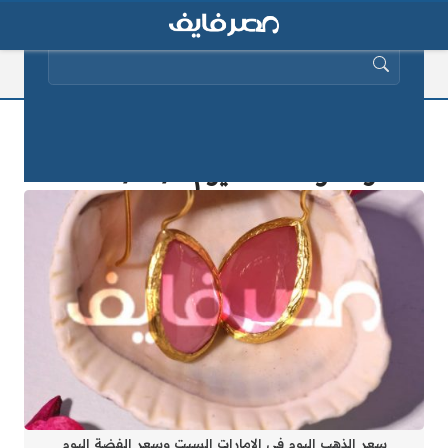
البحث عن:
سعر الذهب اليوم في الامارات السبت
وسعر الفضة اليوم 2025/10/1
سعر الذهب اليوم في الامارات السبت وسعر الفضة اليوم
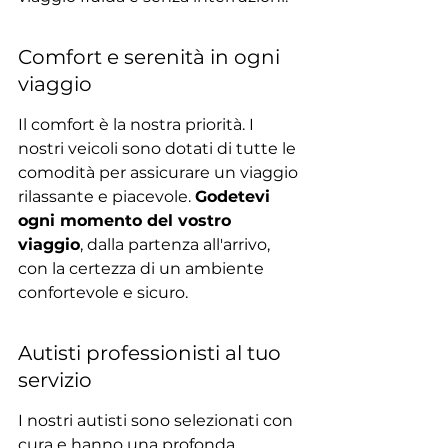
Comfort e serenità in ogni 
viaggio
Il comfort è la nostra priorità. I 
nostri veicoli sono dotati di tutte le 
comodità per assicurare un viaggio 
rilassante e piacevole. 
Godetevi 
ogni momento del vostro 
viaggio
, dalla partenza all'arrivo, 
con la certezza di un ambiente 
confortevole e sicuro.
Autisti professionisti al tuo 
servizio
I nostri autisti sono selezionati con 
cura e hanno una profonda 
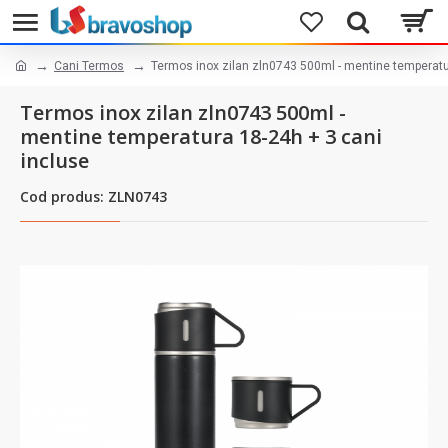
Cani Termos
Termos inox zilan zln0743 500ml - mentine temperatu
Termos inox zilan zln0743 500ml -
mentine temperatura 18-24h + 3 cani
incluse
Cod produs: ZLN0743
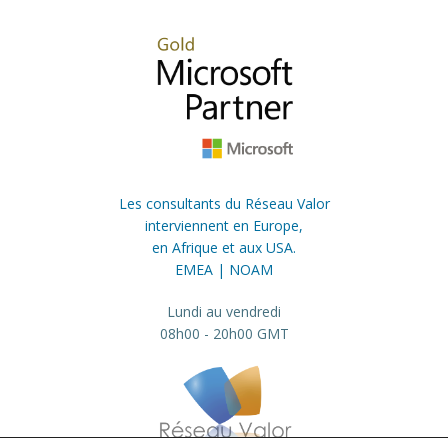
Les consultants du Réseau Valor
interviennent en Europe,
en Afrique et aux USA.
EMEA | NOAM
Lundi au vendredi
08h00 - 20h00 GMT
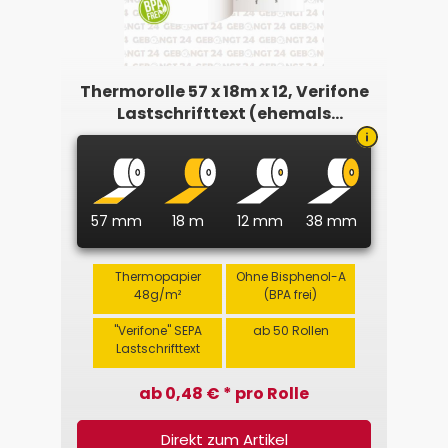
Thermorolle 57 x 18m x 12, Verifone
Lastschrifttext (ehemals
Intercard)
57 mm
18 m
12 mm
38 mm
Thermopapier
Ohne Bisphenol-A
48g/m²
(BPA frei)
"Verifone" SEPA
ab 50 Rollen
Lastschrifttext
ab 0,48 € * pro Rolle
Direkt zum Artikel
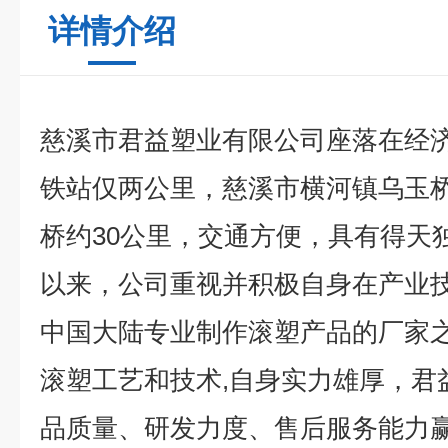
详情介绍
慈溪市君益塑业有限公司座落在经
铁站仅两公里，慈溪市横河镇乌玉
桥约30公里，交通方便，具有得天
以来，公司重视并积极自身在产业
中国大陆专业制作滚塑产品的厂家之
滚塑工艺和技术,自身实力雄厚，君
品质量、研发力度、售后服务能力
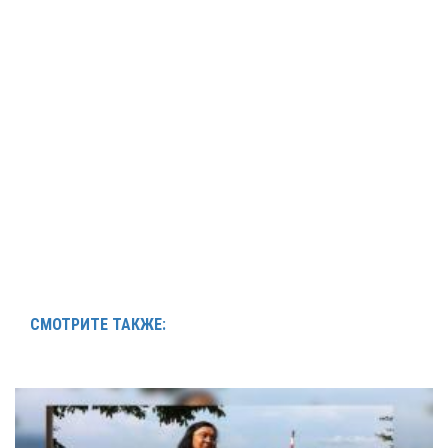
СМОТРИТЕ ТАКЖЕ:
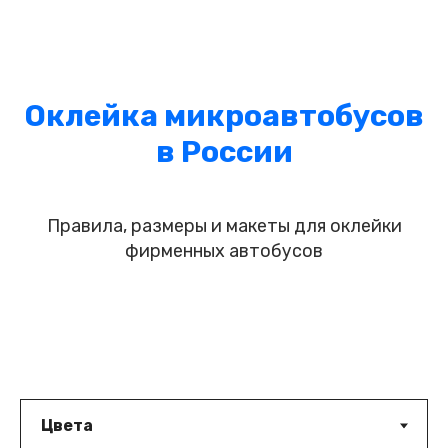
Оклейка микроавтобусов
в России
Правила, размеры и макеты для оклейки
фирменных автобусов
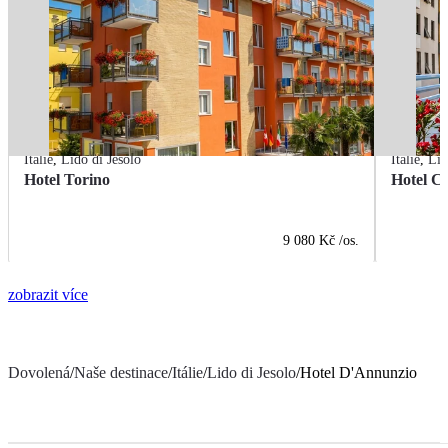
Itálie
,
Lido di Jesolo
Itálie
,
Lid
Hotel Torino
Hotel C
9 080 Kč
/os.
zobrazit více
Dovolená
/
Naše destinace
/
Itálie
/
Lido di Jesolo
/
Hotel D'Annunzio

________________

TASK DESCRIPTION:
Copy the text from the start of the items through the line containing "سعر الذهب اليوم في الامارات السبت وسعر", with both ends included. Leave the pictures out of your answer.

RESULT BELOW:
البحث عن:
سعر الذهب اليوم في الامارات السبت
وسعر الفضة اليوم 2025/10/1
سعر الذهب اليوم في الامارات السبت وسعر الفضة اليوم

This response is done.